[Data extracted from a collection]
»»
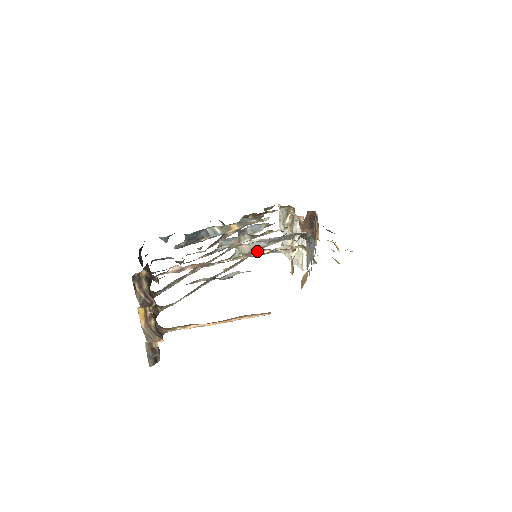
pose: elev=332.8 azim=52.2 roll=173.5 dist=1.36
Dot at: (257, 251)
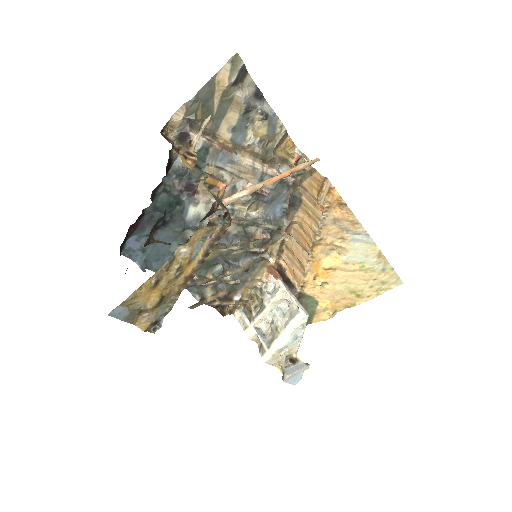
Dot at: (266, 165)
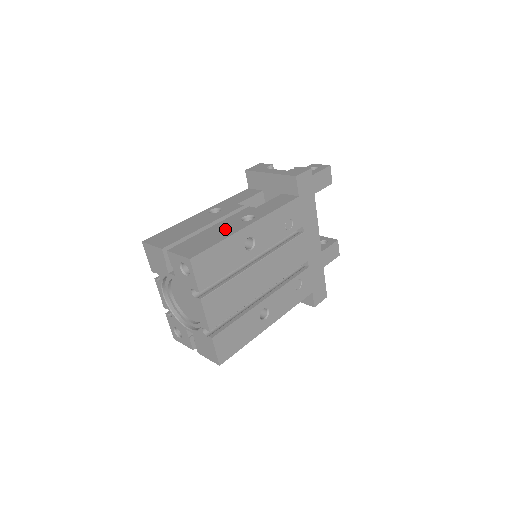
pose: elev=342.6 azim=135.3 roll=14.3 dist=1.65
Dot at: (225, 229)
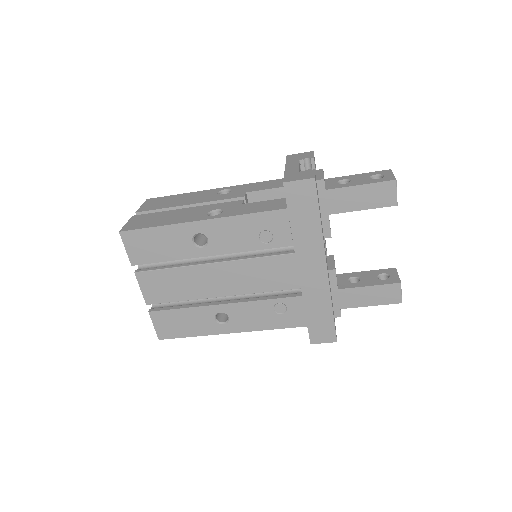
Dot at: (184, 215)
««
PROBLEM TO SOLVE:
Update every record above by changing "pose" to "camera" wherever it appears, with everything else kept the same. Omit the pictures from your answer.

THE ANSWER:
camera: elev=332.8 azim=52.2 roll=173.5 dist=1.36
Dot at: (257, 251)
Dot at: (266, 165)
camera: elev=342.6 azim=135.3 roll=14.3 dist=1.65
Dot at: (225, 229)
Dot at: (184, 215)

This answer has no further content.